Known working builds?

I am looking at older builds right now to see if the performance is better or not. So far I managed to get the Home N version of 16299.461.180511-1033.RS3_RELEASE_SVC_ESCROW_IM_CLIENTCOREN_OEMRET_A64FRE_EN-GB to work. I’ve not tried the Pro version yet.

This one kept hanging at the blue logo without any spinning dots, but I might try it again:
16232.1000.170624-1334.RS_PRERELEASE_CLIENTMULTI_UUP_ARM64FRE_EN-US

Looking at the performance metrics in Task Manager /really/ makes me believe the only thing that needs to improve for it to work better (unless we get GPU acceleration going) is disk performance. It is constantly choked up near 100% while the cpu can hover around 50 and memory usage isn’t too bad either. x86 10 can run fine with 1Gb and a 1.6Ghz processor like a netbook - again that encounter disk performance problems that choke it without the cpu or ram being too troubled. I don’t believe there is too much to be gained from older builds with 10, as performance and ram use have generally gotten better over time, and its all the same crap needing tweaked and removed.

• **TASKS TO COMPLETE**:
A) Reproduce the post on known working builds word for word from "I am looking" to "Pro version yet.".
B) In the post on known working builds, why does the writer believe disk performance is the main thing that needs to improve?
C) Extend the post on known working builds, picking up after its final sentence.
The records that follow come from a different source than the post on known working builds.

• **DATASET EXCERPTS**:
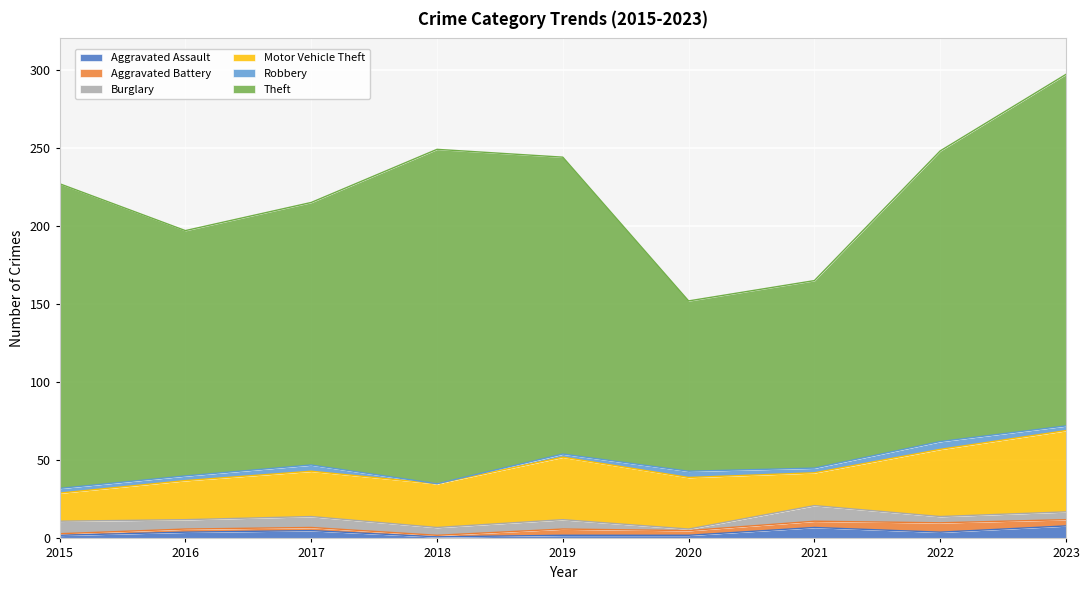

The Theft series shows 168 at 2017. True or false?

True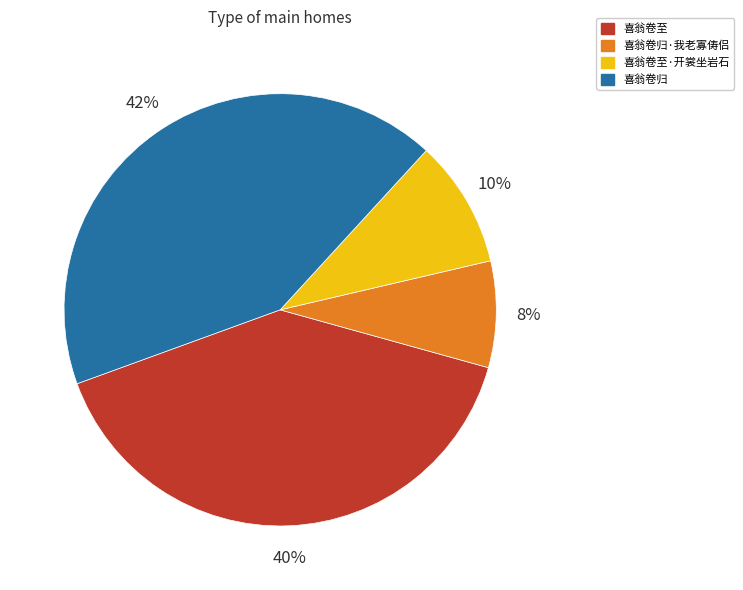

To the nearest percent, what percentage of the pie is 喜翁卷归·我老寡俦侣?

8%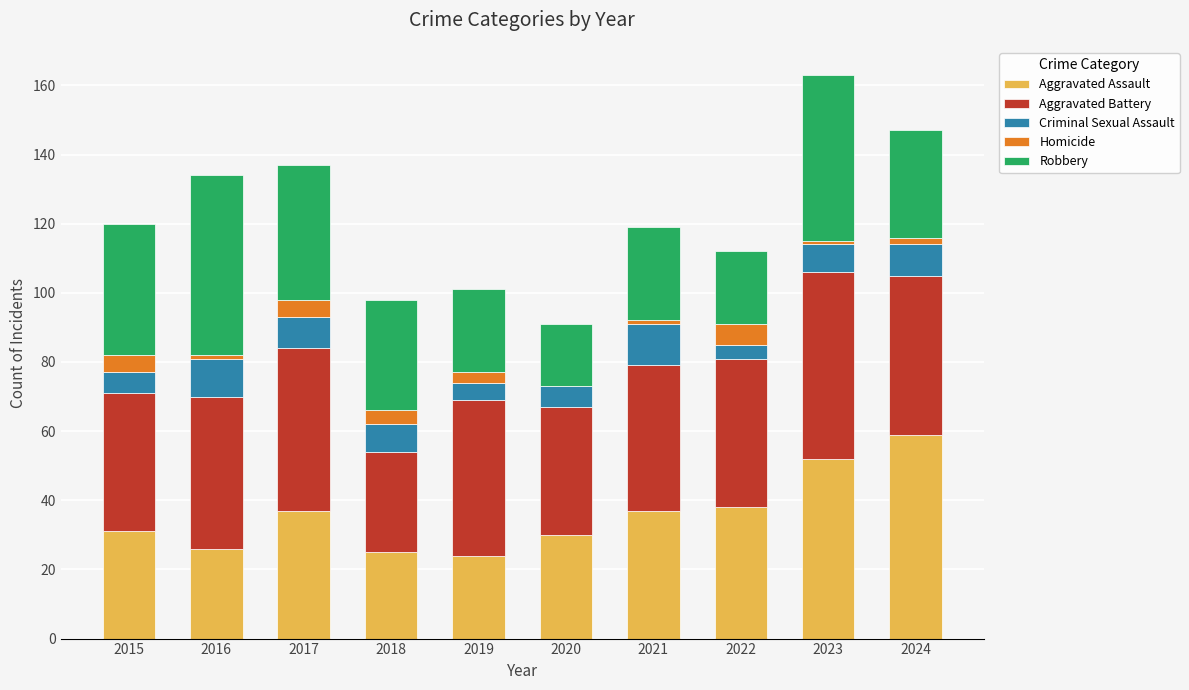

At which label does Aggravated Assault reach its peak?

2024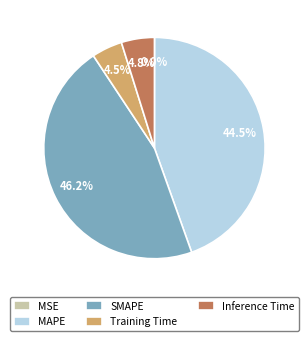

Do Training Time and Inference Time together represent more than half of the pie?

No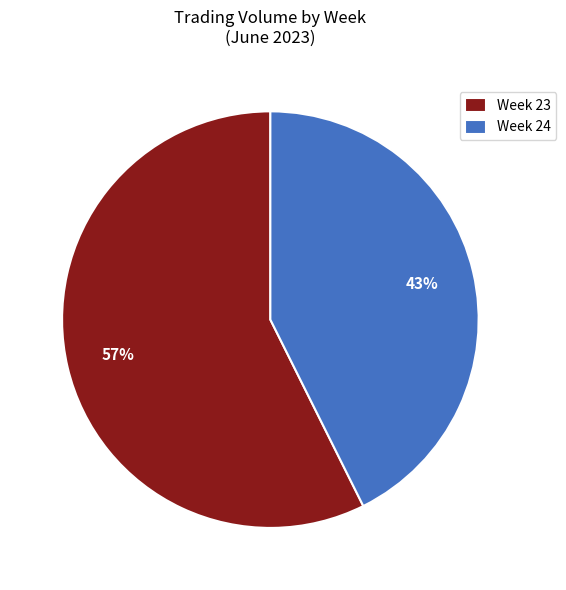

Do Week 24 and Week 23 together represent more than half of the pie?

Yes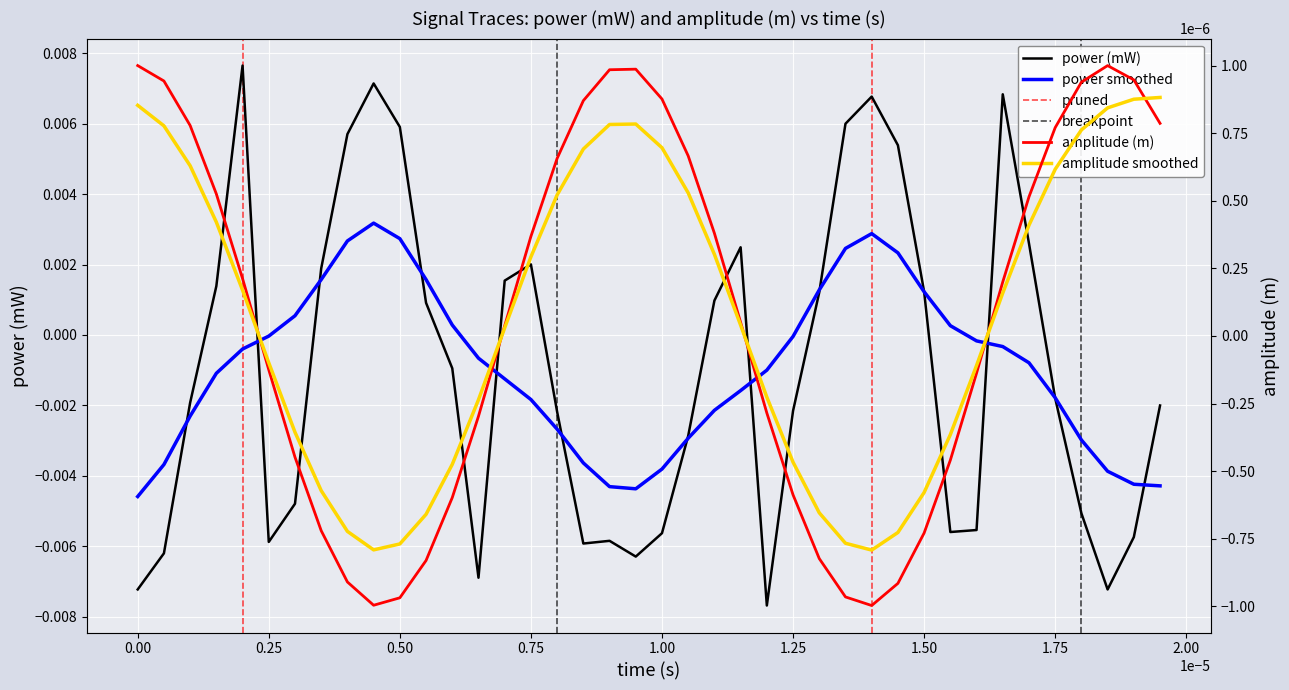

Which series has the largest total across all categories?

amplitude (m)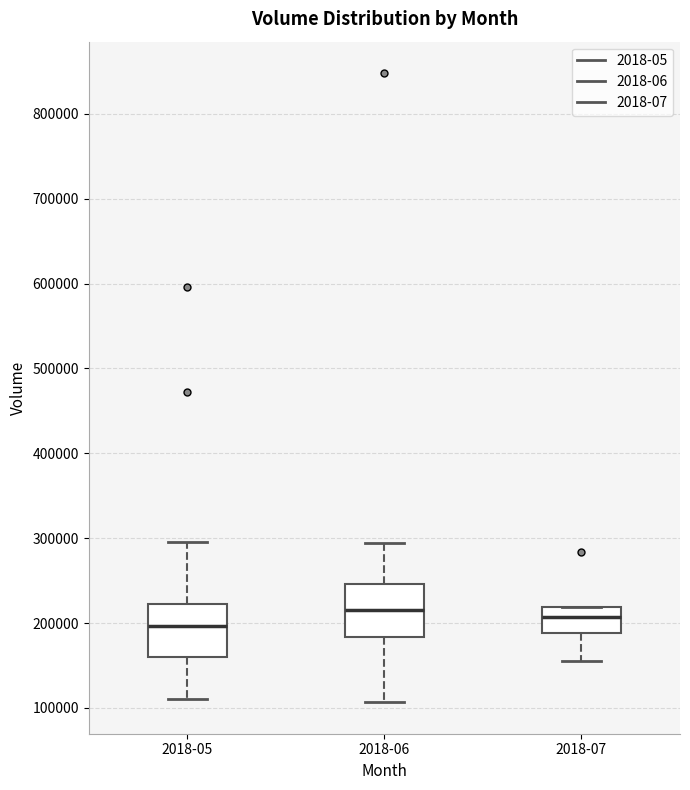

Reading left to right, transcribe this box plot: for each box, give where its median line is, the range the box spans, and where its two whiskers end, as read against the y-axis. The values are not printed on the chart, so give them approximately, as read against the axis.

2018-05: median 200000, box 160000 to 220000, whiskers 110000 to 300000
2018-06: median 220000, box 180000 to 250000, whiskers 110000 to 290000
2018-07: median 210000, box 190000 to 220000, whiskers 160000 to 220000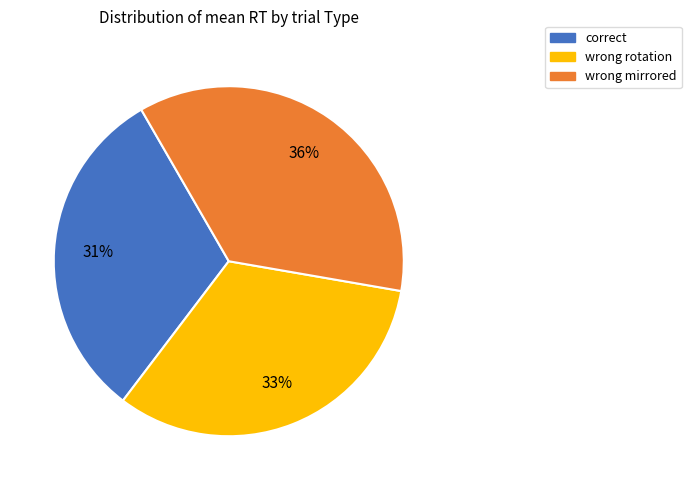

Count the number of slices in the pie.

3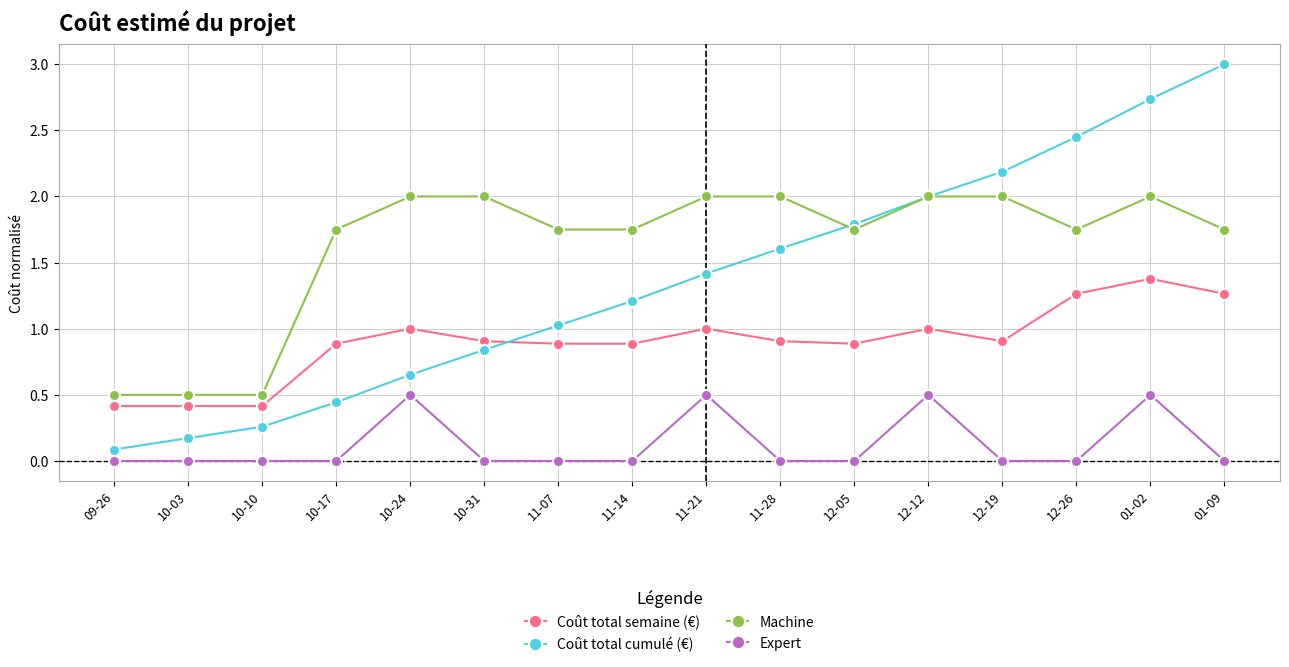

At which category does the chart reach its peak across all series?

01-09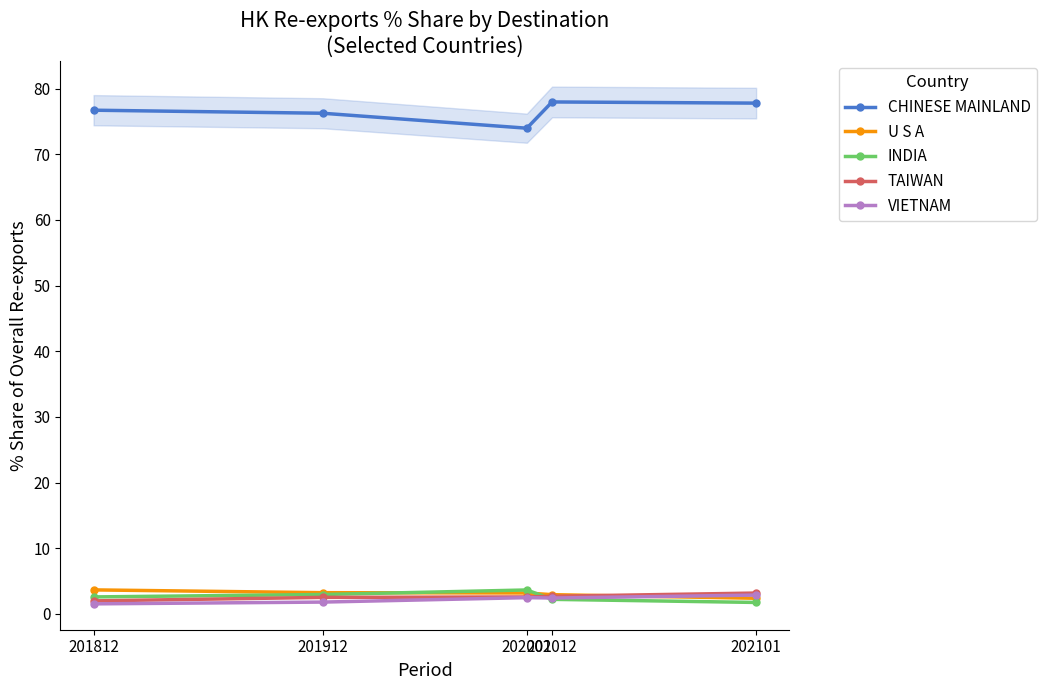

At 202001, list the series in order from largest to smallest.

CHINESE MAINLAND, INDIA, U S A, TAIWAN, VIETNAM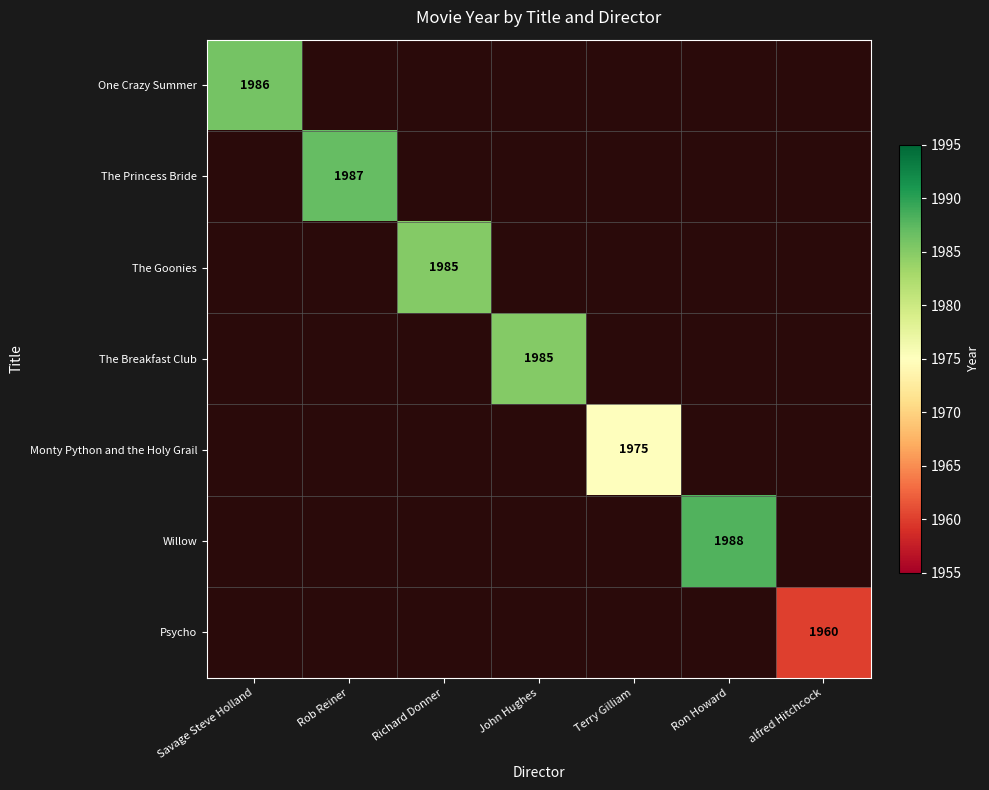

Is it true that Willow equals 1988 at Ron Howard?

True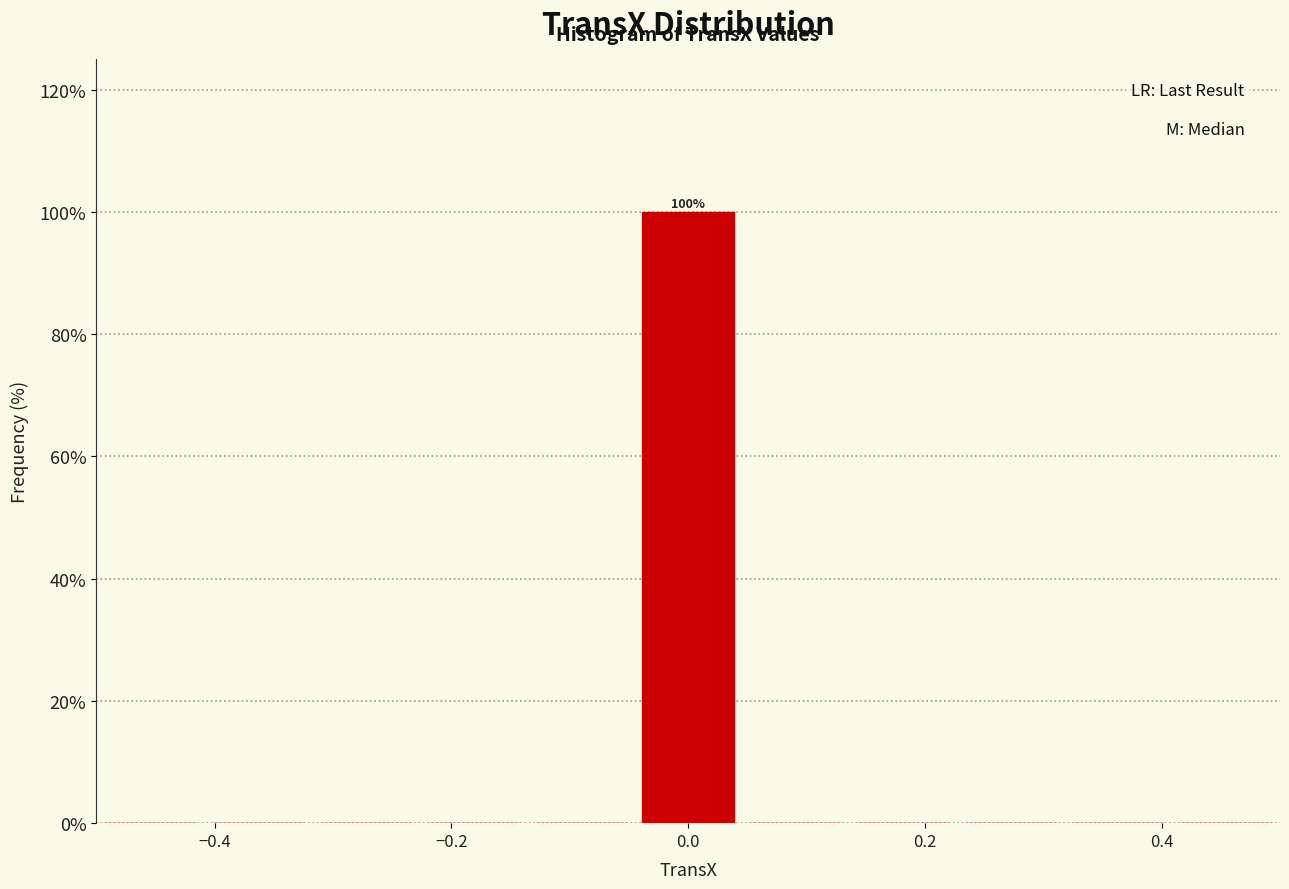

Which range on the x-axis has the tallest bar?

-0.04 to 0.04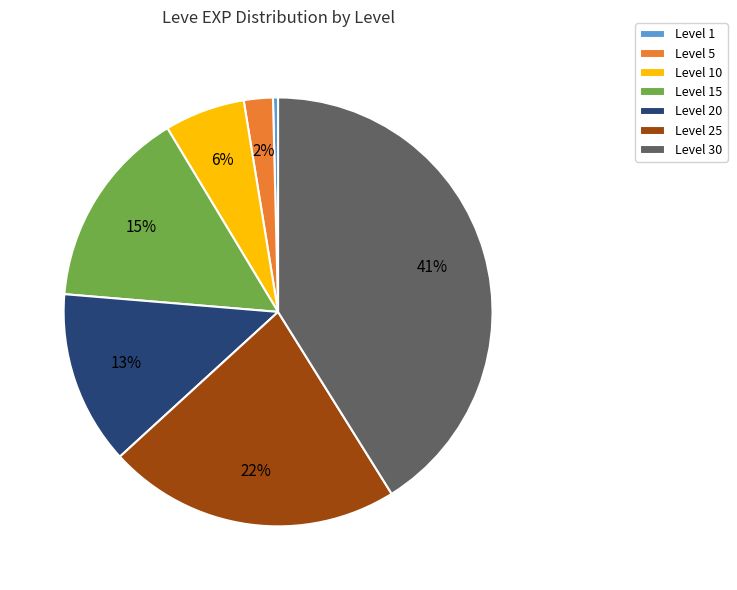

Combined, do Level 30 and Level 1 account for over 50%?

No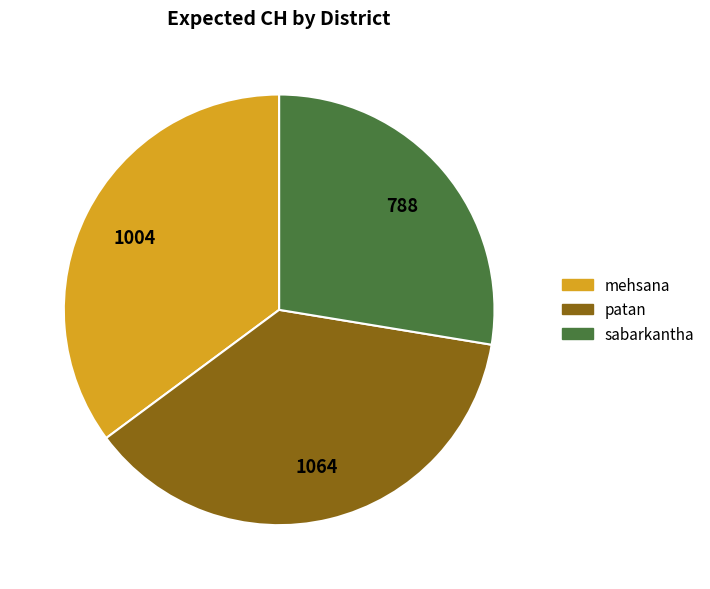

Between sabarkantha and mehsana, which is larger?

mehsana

• **ANSWERS TO THE PROBLEMS**:
A)
I am looking at older builds right now to see if the performance is better or not. So far I managed to get the Home N version of 16299.461.180511-1033.RS3_RELEASE_SVC_ESCROW_IM_CLIENTCOREN_OEMRET_A64FRE_EN-GB to work. I’ve not tried the Pro version yet.

B) Task Manager shows the disk constantly choked near 100%, while the CPU hovers around 50% and memory usage isn't too bad. The writer adds that x86 Windows 10 on netbook-like hardware runs into the same disk problems without the CPU or RAM being troubled.

C)
I might continue with 18836.1000.190208-1649.RS_PRERELEASE_CLIENTPRO later and have a go at removing all the included apps at some point soon and doing to a reasonable degree what DWS Lite does in disabling the telemetry services and other useless stuff. The N versions are great for a base but there’s still a lot left on there that could go. Shame there’s no ARM build of LTSC or LTSB versions.

(If anyone wants to try older builds - either remove the LAN before you EVER get to the desktop and disable Windows Update the same way you would on regular 10 to prevent it auto upgrading, or just keep the LAN cable out for good.)

This version (1709) is doing a feature update to 1803. YouTube doesn’t even work in the current version of Edge, and Firefox Nightly crashes.

I don’t know if its still the case but Youtube /could/ be affected by it being an N version. I think the N versions needed the “Media Pack” installed on older builds before things like that would work but don’t quote me on it.

I got it to not BSOD booting with an SSD. I may actually post a video on how to do all of this on 17763 with an SSD. I have to get some files and stuff together though and I’m going skiing today so it may not be for a couple of days. I’ll try for tonight but I’m not sure it will happen and it will be late if it does.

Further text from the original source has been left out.